**Work request**
Leaving out all images, return the entries below exactly.
── Dataset excerpts ──
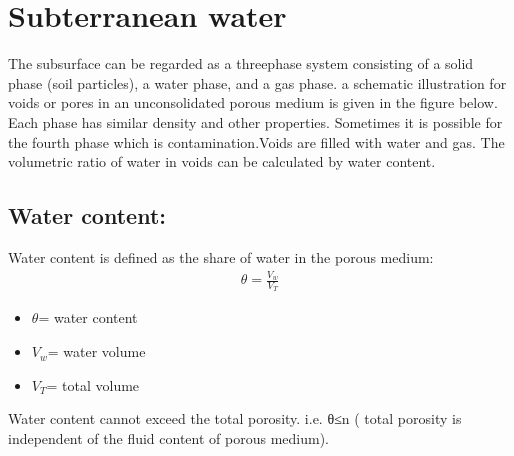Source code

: \documentclass[letterpaper,10pt,english]{sphinxmanual}
\let\sphinxpxdimen\pdfpxdimen\else\newdimen\sphinxpxdimen
\begin{document}
\section{Subterranean water}
\label{\detokenize{contents/flow/12_subsurface_structure:subterranean-water}}
The subsurface can be regarded as a three\sphinxhyphen{}phase system consisting of a solid phase (soil particles), a water phase, and a gas phase. a schematic illustration for voids or pores in an unconsolidated porous medium is given in the figure below. Each phase has similar density and other properties. Sometimes it is possible for the fourth phase which is contamination.Voids are filled with water and gas. The volumetric ratio of water in voids can be calculated by water content.

\noindent{\hspace*{\fill}\sphinxincludegraphics[height=200\sphinxpxdimen]{{L02_fig10}.png}\hspace*{\fill}}


\subsection{Water content:}
\label{\detokenize{contents/flow/12_subsurface_structure:water-content}}
Water content is defined as the share of water in the porous medium:
\begin{equation*}
\begin{split}{\theta}=\frac{V_{w}}{V_{T}}\end{split}
\end{equation*}\begin{itemize}
\item {} 
\({\theta}\)= water content

\item {} 
\({V_{w}}\)= water volume

\item {} 
\({V_{T}}\)= total volume

\end{itemize}

Water content cannot exceed the total porosity. i.e. θ≤n ( total porosity is independent of the fluid content of porous medium).
\end{document}

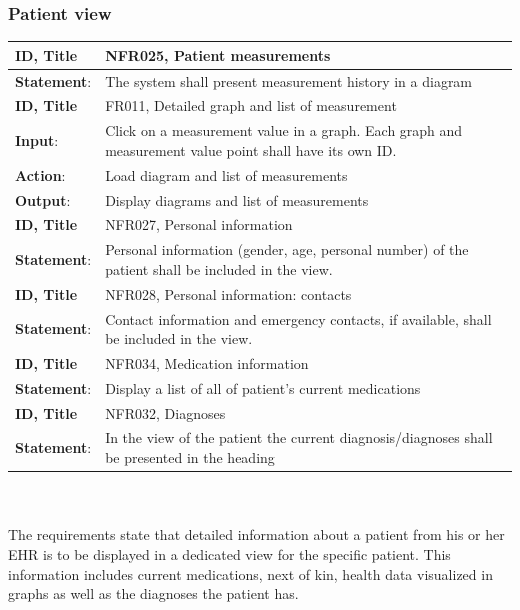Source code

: \documentclass{article}
\begin{document}
\subsubsection{Patient view}
\begin{tabularx}{\linewidth}{| l |  X |}
\hline
\textbf{ID, Title} & NFR025, Patient measurements \\ 
\hline
\textbf{Statement}: & The system shall present measurement history in a diagram \\
\hline

\textbf{ID, Title} & FR011, Detailed graph and list of measurement \\ 
\hline
\textbf{Input}: & Click on a measurement value in a graph. Each graph and measurement value point shall have its own ID. \\
\textbf{Action}: & Load diagram and list of measurements \\
\textbf{Output}: & Display diagrams and list of measurements \\
\hline


\textbf{ID, Title} & NFR027, Personal information \\ 
\hline
\textbf{Statement}: & Personal information (gender, age, personal number) of the
patient shall be included in the view. \\
\hline

\textbf{ID, Title} & NFR028, Personal information: contacts \\ 
\hline
\textbf{Statement}: & Contact information and emergency contacts, if available, shall
be included in the view. \\
\hline

\textbf{ID, Title} & NFR034, Medication information \\ 
\hline
\textbf{Statement}: & Display a list of all of patient’s current medications \\
\hline

\textbf{ID, Title} & NFR032, Diagnoses \\ 
\hline
\textbf{Statement}: & In the view of the patient the current diagnosis/diagnoses shall
be presented in the heading \\
\hline
\end{tabularx}
\\ \\
The requirements state that detailed information about a patient from his or her EHR is to be displayed in a dedicated view for the specific patient. This information includes current medications, next of kin, health data visualized in graphs as well as the diagnoses the patient has.
\end{document}
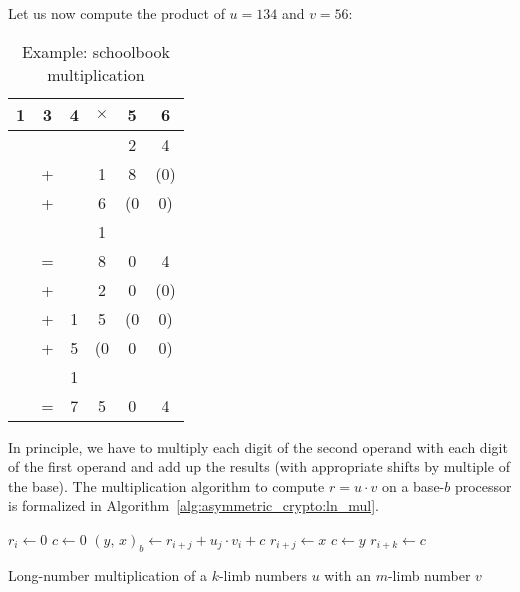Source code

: Let us now compute the product of $u = 134$ and $v = 56$:

\begin{table}[htbp]
	\centering
		\begin{tabular}{c c c c c c}
			1 & 3 & 4 & $\times$ & 5 & 6  \\\hline
			  &    &     &                &  2 & 4 \\
			  &  + & &             1 & 8  & (0)   \\
			  & +  &  &            6  &  (0  &  0)  \\
			  &    &    &            \footnotesize{1}  &   &    \\ \hline
                        & =  &  &            8   &   0  &   4    \\ 
			  & + &    &             2  &   0  &  (0)    \\
			  & + & 1 &             5  &   (0  & 0)       \\
			  & +  & 5 &             (0   &   0 &   0)   \\ 
			  &    &  \footnotesize{1}  &      &   &    \\ \hline
			  & =  & 7 &            5   &   0  &   4    \\ 
		\end{tabular}
	\caption{Example: schoolbook multiplication}
	\label{tab:asymmetric_crypto:mulb10}
\end{table}

In principle, we have to multiply each digit of the second operand with each digit of the first operand and add up the results (with appropriate shifts by multiple of the base). The multiplication algorithm to compute $r = u \cdot v$ on a base-$b$ processor is formalized in Algorithm~\ref{alg:asymmetric_crypto:ln_mul}.


\begin{algorithm}
\center
\begin{algorithmic}
\vspace{2mm}

	\State $r_i \gets 0$
\EndFor
\vspace{1mm}
	\State $c \gets 0$
	\vspace{.5mm} 
            \State $\left(y,\,x\right)_b \gets r_{i+j} + u_j\cdot v_i + c $
            \State $r_{i+j} \gets x$
            \State $c \gets y$
        \EndFor
        \vspace{.5mm}
        \State $r_{i + k} \gets c$
        \vspace{1mm}
\EndFor

\vspace{2mm}
\end{algorithmic}
\caption{Long-number multiplication of a $k$-limb numbers $u$ with an $m$-limb number $v$}
\label{alg:asymmetric_crypto:ln_mul}
\end{algorithm}

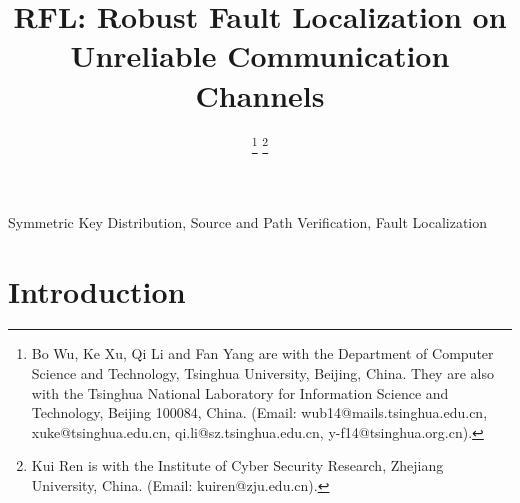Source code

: \documentclass[journal]{IEEEtran}
\newcommand{\name}{RFL}
\begin{document}
%
\title{\name{}: Robust Fault Localization on Unreliable Communication Channels}

\iffalse
\author{
\IEEEauthorblockN{Bo Wu\IEEEauthorrefmark{1},  Ke Xu\IEEEauthorrefmark{1}, Qi Li\IEEEauthorrefmark{1}, Fan Yang\IEEEauthorrefmark{1}}

\IEEEauthorblockA{\IEEEauthorrefmark{1}Department of Computer Science and Technology, Tsinghua University, Beijing, China \\Emails: {wub14@mails.tsinghua.edu.cn, xuke@tsinghua.edu.cn, qi.li@sz.tsinghua.edu.cn, y-f14@tsinghua.org.cn}}
}
\fi

\author{\IEEEauthorblockN{}

\thanks{Bo Wu, Ke Xu, Qi Li and Fan Yang are with the Department of Computer Science and Technology, Tsinghua University, Beijing, China. They are also with the Tsinghua National Laboratory for Information Science and Technology, Beijing 100084, China. (Email: wub14@mails.tsinghua.edu.cn, xuke@tsinghua.edu.cn, qi.li@sz.tsinghua.edu.cn, y-f14@tsinghua.org.cn).}
\thanks{Kui Ren is with the Institute of Cyber Security Research, Zhejiang University, China. (Email: kuiren@zju.edu.cn).}
}

\maketitle


\begin{abstract}

\end{abstract}
\begin{IEEEkeywords}
Symmetric Key Distribution, Source and Path Verification, Fault Localization
\end{IEEEkeywords}

\section{Introduction}

\end{document}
───
**Response**
Source code

: \documentclass[letterpaper,10pt,english]{sphinxmanual}
\let\sphinxpxdimen\pdfpxdimen\else\newdimen\sphinxpxdimen
\begin{document}
\section{Subterranean water}
\label{\detokenize{contents/flow/12_subsurface_structure:subterranean-water}}
The subsurface can be regarded as a three\sphinxhyphen{}phase system consisting of a solid phase (soil particles), a water phase, and a gas phase. a schematic illustration for voids or pores in an unconsolidated porous medium is given in the figure below. Each phase has similar density and other properties. Sometimes it is possible for the fourth phase which is contamination.Voids are filled with water and gas. The volumetric ratio of water in voids can be calculated by water content.

\noindent{\hspace*{\fill}\sphinxincludegraphics[height=200\sphinxpxdimen]{{L02_fig10}.png}\hspace*{\fill}}


\subsection{Water content:}
\label{\detokenize{contents/flow/12_subsurface_structure:water-content}}
Water content is defined as the share of water in the porous medium:
\begin{equation*}
\begin{split}{\theta}=\frac{V_{w}}{V_{T}}\end{split}
\end{equation*}\begin{itemize}
\item {} 
\({\theta}\)= water content

\item {} 
\({V_{w}}\)= water volume

\item {} 
\({V_{T}}\)= total volume

\end{itemize}

Water content cannot exceed the total porosity. i.e. θ≤n ( total porosity is independent of the fluid content of porous medium).
\end{document}

Source code

: \documentclass{article}
\begin{document}
\subsubsection{Patient view}
\begin{tabularx}{\linewidth}{| l |  X |}
\hline
\textbf{ID, Title} & NFR025, Patient measurements \\ 
\hline
\textbf{Statement}: & The system shall present measurement history in a diagram \\
\hline

\textbf{ID, Title} & FR011, Detailed graph and list of measurement \\ 
\hline
\textbf{Input}: & Click on a measurement value in a graph. Each graph and measurement value point shall have its own ID. \\
\textbf{Action}: & Load diagram and list of measurements \\
\textbf{Output}: & Display diagrams and list of measurements \\
\hline


\textbf{ID, Title} & NFR027, Personal information \\ 
\hline
\textbf{Statement}: & Personal information (gender, age, personal number) of the
patient shall be included in the view. \\
\hline

\textbf{ID, Title} & NFR028, Personal information: contacts \\ 
\hline
\textbf{Statement}: & Contact information and emergency contacts, if available, shall
be included in the view. \\
\hline

\textbf{ID, Title} & NFR034, Medication information \\ 
\hline
\textbf{Statement}: & Display a list of all of patient’s current medications \\
\hline

\textbf{ID, Title} & NFR032, Diagnoses \\ 
\hline
\textbf{Statement}: & In the view of the patient the current diagnosis/diagnoses shall
be presented in the heading \\
\hline
\end{tabularx}
\\ \\
The requirements state that detailed information about a patient from his or her EHR is to be displayed in a dedicated view for the specific patient. This information includes current medications, next of kin, health data visualized in graphs as well as the diagnoses the patient has.
\end{document}
Source code

: Let us now compute the product of $u = 134$ and $v = 56$:

\begin{table}[htbp]
	\centering
		\begin{tabular}{c c c c c c}
			1 & 3 & 4 & $\times$ & 5 & 6  \\\hline
			  &    &     &                &  2 & 4 \\
			  &  + & &             1 & 8  & (0)   \\
			  & +  &  &            6  &  (0  &  0)  \\
			  &    &    &            \footnotesize{1}  &   &    \\ \hline
                        & =  &  &            8   &   0  &   4    \\ 
			  & + &    &             2  &   0  &  (0)    \\
			  & + & 1 &             5  &   (0  & 0)       \\
			  & +  & 5 &             (0   &   0 &   0)   \\ 
			  &    &  \footnotesize{1}  &      &   &    \\ \hline
			  & =  & 7 &            5   &   0  &   4    \\ 
		\end{tabular}
	\caption{Example: schoolbook multiplication}
	\label{tab:asymmetric_crypto:mulb10}
\end{table}

In principle, we have to multiply each digit of the second operand with each digit of the first operand and add up the results (with appropriate shifts by multiple of the base). The multiplication algorithm to compute $r = u \cdot v$ on a base-$b$ processor is formalized in Algorithm~\ref{alg:asymmetric_crypto:ln_mul}.


\begin{algorithm}
\center
\begin{algorithmic}
\vspace{2mm}

	\State $r_i \gets 0$
\EndFor
\vspace{1mm}
	\State $c \gets 0$
	\vspace{.5mm} 
            \State $\left(y,\,x\right)_b \gets r_{i+j} + u_j\cdot v_i + c $
            \State $r_{i+j} \gets x$
            \State $c \gets y$
        \EndFor
        \vspace{.5mm}
        \State $r_{i + k} \gets c$
        \vspace{1mm}
\EndFor

\vspace{2mm}
\end{algorithmic}
\caption{Long-number multiplication of a $k$-limb numbers $u$ with an $m$-limb number $v$}
\label{alg:asymmetric_crypto:ln_mul}
\end{algorithm}

Source code

: \documentclass[journal]{IEEEtran}
\newcommand{\name}{RFL}
\begin{document}
%
\title{\name{}: Robust Fault Localization on Unreliable Communication Channels}

\iffalse
\author{
\IEEEauthorblockN{Bo Wu\IEEEauthorrefmark{1},  Ke Xu\IEEEauthorrefmark{1}, Qi Li\IEEEauthorrefmark{1}, Fan Yang\IEEEauthorrefmark{1}}

\IEEEauthorblockA{\IEEEauthorrefmark{1}Department of Computer Science and Technology, Tsinghua University, Beijing, China \\Emails: {wub14@mails.tsinghua.edu.cn, xuke@tsinghua.edu.cn, qi.li@sz.tsinghua.edu.cn, y-f14@tsinghua.org.cn}}
}
\fi

\author{\IEEEauthorblockN{}

\thanks{Bo Wu, Ke Xu, Qi Li and Fan Yang are with the Department of Computer Science and Technology, Tsinghua University, Beijing, China. They are also with the Tsinghua National Laboratory for Information Science and Technology, Beijing 100084, China. (Email: wub14@mails.tsinghua.edu.cn, xuke@tsinghua.edu.cn, qi.li@sz.tsinghua.edu.cn, y-f14@tsinghua.org.cn).}
\thanks{Kui Ren is with the Institute of Cyber Security Research, Zhejiang University, China. (Email: kuiren@zju.edu.cn).}
}

\maketitle


\begin{abstract}

\end{abstract}
\begin{IEEEkeywords}
Symmetric Key Distribution, Source and Path Verification, Fault Localization
\end{IEEEkeywords}

\section{Introduction}

\end{document}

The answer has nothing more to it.